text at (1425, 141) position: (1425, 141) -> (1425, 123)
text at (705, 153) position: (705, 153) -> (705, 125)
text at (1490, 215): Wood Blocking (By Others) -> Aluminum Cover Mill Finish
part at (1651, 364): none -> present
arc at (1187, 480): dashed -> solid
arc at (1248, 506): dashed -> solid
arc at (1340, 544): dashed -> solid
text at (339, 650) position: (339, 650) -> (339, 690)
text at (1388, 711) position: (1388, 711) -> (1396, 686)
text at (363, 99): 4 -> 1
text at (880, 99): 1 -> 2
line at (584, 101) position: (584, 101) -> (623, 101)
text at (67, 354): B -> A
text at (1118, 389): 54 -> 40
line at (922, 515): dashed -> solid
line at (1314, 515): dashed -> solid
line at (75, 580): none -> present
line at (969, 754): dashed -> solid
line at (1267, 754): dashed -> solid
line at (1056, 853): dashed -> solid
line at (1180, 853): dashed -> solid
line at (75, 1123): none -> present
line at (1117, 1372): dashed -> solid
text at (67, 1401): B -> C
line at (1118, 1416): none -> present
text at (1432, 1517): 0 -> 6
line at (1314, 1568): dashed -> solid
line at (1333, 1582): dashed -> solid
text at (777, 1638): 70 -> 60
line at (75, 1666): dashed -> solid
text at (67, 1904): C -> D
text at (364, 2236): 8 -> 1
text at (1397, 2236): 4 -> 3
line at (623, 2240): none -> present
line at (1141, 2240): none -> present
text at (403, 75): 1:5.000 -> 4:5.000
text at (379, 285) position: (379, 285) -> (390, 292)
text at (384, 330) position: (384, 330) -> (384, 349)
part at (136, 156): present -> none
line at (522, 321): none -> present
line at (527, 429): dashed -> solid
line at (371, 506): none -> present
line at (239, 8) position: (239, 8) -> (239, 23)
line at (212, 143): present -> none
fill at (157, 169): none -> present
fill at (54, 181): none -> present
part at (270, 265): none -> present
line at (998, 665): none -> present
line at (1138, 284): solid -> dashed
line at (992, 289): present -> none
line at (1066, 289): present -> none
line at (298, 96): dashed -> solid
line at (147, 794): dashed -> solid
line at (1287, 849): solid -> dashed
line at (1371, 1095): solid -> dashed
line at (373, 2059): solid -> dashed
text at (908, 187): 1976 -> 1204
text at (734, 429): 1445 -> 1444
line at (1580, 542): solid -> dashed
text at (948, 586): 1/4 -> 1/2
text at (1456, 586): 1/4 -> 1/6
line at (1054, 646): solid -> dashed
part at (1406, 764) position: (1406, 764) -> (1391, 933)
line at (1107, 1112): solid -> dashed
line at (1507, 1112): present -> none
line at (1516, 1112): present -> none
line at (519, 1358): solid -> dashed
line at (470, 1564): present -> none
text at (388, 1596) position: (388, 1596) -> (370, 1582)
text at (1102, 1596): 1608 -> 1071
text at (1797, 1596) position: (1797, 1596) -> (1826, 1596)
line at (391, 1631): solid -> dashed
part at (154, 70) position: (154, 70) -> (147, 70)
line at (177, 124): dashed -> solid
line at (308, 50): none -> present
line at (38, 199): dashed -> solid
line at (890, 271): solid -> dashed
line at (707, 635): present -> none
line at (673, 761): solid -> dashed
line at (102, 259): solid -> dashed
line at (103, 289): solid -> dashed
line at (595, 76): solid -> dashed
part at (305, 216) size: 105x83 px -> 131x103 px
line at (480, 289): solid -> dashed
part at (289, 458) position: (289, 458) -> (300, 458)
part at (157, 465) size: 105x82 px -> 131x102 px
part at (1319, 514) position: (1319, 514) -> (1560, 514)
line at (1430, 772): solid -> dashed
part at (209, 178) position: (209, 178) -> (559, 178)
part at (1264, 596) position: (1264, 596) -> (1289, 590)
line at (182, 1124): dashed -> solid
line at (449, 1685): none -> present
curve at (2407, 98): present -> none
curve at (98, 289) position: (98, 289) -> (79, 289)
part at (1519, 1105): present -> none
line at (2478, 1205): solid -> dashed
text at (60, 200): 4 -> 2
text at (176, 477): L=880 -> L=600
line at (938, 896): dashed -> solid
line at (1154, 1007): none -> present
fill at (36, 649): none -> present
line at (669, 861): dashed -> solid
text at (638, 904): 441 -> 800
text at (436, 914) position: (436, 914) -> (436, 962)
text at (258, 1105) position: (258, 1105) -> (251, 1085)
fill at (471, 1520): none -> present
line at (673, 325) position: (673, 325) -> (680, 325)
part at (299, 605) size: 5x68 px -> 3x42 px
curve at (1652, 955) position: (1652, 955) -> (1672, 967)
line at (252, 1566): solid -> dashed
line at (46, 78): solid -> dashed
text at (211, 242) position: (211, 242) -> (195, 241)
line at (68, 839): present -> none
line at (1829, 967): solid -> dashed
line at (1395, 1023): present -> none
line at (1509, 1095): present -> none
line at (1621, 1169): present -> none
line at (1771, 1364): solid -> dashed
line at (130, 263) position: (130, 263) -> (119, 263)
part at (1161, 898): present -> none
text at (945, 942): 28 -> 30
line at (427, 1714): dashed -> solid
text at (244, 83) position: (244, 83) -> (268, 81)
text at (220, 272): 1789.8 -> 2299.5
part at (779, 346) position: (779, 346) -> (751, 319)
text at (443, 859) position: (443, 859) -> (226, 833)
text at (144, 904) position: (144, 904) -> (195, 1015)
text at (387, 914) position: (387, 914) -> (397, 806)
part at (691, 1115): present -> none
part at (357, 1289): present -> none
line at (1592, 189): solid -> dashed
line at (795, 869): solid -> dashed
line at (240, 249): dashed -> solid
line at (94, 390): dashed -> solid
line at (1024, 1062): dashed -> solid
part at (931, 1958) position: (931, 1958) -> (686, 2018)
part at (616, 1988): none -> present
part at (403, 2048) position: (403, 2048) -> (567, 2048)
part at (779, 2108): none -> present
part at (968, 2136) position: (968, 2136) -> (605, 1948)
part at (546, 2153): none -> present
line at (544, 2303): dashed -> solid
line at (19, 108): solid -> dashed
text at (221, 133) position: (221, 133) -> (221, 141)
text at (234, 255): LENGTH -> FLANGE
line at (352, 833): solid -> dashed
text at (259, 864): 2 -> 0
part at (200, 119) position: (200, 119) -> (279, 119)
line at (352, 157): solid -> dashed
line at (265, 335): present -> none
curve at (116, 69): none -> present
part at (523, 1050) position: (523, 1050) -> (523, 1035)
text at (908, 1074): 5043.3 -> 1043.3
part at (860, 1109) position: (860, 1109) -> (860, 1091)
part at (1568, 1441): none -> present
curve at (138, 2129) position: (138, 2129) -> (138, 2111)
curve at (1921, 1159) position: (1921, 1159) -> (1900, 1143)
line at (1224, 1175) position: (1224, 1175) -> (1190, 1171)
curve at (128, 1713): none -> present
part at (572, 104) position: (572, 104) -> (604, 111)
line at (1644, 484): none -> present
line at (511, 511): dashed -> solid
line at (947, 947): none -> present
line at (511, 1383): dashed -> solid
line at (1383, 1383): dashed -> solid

EXERCISE DESCRIPTION -
Reproduce verbatim the stretch of the records above, from the first line through the line that contains "line at (584, 101)", including both ends.

WRITTEN RESPONSE -
text at (1425, 141) position: (1425, 141) -> (1425, 123)
text at (705, 153) position: (705, 153) -> (705, 125)
text at (1490, 215): Wood Blocking (By Others) -> Aluminum Cover Mill Finish
part at (1651, 364): none -> present
arc at (1187, 480): dashed -> solid
arc at (1248, 506): dashed -> solid
arc at (1340, 544): dashed -> solid
text at (339, 650) position: (339, 650) -> (339, 690)
text at (1388, 711) position: (1388, 711) -> (1396, 686)
text at (363, 99): 4 -> 1
text at (880, 99): 1 -> 2
line at (584, 101) position: (584, 101) -> (623, 101)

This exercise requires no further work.